Order Guide: Sex Hormone Binding Globulin
Sex hormone-binding globulin (SHBG) is a protein produced by the liver that is responsible for carrying sex steroids including testosterone and estradiol. It binds to sex hormones far more strongly than albumin, so is considered the primary transport protein for sex hormones. Approximately 96-99% of testosterone is bound to SBHG and albumin. SHBG levels change in response to many factors, notable age and obesity, though a number of medications can also have an effect on circulating protein levels. Testosterone is bound to SHBG tightly. Naturally, higher levels of SHBG can result in lower levels of free circulating testosterone, as more testosterone is bound to SHBG than floating in the bloodstream in an unbound state.
Total Testosterone is calculated by adding free testosterone to albumin-bound testosterone and SHBG-bound testosterone.

Abnormal SHBG levels can be found in the following circumstances:

  • Higher SHBG: Liver disease, hyperthyroidism, aging, HIV, high estrogen concentrations (i.e. from oral contraceptives in women), pregnancy, psychological stress, anti-epileptic drugs
  • Lower SHBG: obesity, diabetes, insulin resistance, taking anabolic steroids, taking glucocorticoids (i.e. prednisone), kidney disease, taking progesterone

When is measuring SHBG useful?

Sex Hormone Binding Globulin binds with a greater affinity for androgen (male) hormones than female hormones.

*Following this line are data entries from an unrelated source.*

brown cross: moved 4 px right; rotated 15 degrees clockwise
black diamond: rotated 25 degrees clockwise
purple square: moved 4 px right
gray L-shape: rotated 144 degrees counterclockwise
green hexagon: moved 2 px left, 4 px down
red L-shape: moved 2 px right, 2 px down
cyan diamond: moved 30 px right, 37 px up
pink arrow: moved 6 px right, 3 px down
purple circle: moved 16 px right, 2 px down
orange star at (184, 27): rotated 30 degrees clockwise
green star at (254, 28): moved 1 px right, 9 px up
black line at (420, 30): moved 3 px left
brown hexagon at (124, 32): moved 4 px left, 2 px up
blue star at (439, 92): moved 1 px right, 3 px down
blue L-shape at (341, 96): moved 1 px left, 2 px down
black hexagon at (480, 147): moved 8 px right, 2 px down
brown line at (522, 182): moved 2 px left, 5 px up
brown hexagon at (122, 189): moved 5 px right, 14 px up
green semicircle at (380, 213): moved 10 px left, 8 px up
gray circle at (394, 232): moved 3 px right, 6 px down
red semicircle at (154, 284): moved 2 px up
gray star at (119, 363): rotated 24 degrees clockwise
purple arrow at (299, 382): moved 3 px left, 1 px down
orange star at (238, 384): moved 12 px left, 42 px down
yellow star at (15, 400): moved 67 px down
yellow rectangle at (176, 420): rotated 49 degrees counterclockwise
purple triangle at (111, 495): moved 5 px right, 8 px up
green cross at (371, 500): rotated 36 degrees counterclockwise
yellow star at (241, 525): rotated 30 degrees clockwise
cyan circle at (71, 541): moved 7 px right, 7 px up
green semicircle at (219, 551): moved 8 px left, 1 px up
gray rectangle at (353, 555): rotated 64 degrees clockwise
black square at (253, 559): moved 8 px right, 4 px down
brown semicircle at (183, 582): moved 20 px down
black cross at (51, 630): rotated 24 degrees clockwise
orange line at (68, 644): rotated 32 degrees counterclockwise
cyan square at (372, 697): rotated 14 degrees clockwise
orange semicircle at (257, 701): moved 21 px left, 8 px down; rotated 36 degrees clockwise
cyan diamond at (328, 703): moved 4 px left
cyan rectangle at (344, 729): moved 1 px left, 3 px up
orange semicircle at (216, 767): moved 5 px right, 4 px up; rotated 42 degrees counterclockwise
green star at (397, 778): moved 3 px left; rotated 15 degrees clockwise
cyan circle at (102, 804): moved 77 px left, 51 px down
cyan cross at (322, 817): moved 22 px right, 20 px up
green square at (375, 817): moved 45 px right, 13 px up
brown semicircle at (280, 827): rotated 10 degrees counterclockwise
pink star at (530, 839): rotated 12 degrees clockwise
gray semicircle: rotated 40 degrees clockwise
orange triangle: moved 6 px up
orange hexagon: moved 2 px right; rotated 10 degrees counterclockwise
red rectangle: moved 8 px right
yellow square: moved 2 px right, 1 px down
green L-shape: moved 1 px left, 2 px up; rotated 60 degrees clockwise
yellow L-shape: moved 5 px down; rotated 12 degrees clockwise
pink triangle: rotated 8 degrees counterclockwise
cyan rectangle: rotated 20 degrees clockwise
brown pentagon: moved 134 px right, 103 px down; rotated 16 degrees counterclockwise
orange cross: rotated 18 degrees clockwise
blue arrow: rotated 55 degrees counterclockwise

We know that sex hormone-binding globulin binds to testosterone tightly, so for a male with a normal testosterone level who has symptoms of testosterone deficiency, a high SHBG would explain symptoms of testosterone deficiency because of lower circulating levels of free testosterone.
Low SBHG, when controlled for age, has been associated as a biomarker for metabolic syndrome risk (elevated waist circumference, low HDL, elevated blood pressure) and diabetes.

What lowers SHBG levels?

  • Increase protein intake
  • Reduce abdominal obesity
  • Reduce stress level
  • Reducing or quitting smoking
  • Reduce alcohol consumption

Any caveats before testing?

Stop biotin (vitamin B7 or B8, vitamin H, or coenzyme R) 72 hours prior to completing the sample.

Is SHBG an insured test?

SHBG is currently an uninsured test through TeleTest.